:: Work item ::
Look through the entries. Copy each line that has the word "await".

**** Listed entries

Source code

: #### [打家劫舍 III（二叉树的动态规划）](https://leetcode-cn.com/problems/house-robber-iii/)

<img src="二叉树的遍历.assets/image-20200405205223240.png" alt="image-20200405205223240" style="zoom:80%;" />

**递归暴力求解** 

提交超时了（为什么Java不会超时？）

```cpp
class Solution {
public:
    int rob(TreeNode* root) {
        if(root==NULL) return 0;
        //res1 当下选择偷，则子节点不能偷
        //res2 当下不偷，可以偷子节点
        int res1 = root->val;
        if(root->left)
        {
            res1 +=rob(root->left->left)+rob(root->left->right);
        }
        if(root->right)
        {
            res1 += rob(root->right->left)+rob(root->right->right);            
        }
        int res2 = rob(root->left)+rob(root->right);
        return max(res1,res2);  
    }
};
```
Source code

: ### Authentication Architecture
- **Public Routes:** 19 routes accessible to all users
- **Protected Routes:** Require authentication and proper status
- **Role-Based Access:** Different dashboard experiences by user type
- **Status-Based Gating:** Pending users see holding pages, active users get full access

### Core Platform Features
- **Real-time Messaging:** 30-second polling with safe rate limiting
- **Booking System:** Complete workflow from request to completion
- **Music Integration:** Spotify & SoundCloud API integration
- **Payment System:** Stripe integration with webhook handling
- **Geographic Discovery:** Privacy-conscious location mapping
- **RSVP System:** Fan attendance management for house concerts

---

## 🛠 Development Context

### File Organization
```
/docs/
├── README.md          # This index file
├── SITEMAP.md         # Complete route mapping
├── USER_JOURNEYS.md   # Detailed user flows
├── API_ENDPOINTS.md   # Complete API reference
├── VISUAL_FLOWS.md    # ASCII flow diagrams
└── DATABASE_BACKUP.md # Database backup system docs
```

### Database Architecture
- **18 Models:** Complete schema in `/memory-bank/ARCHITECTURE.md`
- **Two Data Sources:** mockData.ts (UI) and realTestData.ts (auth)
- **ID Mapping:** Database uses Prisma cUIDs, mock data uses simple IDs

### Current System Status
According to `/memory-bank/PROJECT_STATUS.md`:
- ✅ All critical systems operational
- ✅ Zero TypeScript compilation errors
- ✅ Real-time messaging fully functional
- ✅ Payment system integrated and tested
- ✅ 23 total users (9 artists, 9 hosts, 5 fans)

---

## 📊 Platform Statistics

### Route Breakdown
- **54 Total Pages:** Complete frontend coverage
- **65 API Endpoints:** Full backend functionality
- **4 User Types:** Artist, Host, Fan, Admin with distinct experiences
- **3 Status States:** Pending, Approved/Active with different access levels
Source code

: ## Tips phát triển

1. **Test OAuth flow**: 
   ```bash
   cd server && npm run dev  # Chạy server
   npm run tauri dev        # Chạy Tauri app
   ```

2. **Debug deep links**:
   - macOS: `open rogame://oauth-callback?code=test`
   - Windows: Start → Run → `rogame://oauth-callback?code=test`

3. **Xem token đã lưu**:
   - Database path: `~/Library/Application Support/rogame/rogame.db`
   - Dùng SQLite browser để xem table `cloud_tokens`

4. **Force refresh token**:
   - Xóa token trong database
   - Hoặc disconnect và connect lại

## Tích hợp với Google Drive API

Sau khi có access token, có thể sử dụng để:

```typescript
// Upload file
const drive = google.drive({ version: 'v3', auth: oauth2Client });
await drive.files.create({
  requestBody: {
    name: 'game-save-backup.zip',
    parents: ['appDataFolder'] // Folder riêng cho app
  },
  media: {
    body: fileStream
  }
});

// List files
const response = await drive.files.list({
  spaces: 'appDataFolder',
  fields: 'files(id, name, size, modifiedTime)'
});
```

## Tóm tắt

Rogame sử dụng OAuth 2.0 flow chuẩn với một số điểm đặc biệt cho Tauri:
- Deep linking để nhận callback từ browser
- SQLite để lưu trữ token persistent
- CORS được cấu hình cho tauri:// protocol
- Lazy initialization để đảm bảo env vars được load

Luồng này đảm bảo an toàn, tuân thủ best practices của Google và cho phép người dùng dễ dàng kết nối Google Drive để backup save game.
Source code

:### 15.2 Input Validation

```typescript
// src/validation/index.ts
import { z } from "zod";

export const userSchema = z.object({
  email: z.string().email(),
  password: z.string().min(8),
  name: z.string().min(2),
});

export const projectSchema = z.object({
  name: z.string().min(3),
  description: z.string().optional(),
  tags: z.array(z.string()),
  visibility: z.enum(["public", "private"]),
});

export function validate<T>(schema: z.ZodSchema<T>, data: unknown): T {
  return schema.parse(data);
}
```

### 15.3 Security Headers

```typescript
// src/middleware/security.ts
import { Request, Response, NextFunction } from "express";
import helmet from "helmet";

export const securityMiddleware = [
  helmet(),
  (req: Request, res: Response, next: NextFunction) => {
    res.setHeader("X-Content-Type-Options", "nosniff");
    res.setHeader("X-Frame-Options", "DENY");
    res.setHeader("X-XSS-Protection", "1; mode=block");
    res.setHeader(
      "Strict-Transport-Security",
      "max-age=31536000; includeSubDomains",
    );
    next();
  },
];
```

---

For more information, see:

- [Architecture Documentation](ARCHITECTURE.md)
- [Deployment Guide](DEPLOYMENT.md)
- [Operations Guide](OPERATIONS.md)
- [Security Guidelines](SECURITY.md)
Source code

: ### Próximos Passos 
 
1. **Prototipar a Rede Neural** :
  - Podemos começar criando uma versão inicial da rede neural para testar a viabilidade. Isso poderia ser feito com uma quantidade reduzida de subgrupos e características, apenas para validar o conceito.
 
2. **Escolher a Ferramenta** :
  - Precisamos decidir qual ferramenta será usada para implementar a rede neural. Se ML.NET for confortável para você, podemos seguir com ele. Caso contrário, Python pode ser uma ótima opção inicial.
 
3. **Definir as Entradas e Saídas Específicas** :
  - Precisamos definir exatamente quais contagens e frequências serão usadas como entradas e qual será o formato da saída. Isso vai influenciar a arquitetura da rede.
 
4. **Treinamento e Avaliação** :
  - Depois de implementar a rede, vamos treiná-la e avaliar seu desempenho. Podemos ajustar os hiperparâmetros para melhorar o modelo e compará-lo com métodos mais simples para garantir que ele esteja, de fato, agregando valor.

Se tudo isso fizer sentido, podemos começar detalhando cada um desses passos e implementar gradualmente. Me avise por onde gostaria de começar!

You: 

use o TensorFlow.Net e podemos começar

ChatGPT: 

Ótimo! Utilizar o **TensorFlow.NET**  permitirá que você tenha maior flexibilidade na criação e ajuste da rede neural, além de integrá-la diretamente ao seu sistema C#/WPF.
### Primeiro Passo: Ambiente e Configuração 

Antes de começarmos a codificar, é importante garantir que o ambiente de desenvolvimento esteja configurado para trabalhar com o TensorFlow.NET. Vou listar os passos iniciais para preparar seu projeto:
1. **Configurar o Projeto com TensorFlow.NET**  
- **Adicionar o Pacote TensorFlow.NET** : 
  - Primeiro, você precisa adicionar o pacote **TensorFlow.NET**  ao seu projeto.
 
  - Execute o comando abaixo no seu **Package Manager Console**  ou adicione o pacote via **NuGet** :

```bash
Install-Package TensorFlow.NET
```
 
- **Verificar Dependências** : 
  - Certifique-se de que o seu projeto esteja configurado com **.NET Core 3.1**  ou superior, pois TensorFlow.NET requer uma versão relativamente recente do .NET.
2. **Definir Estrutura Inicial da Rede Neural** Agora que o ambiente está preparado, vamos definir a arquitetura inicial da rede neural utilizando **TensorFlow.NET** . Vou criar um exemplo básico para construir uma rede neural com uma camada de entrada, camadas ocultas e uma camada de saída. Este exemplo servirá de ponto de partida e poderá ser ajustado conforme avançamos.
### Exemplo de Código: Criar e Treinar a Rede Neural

********

:: Written answer ::
await drive.files.create({
const response = await drive.files.list({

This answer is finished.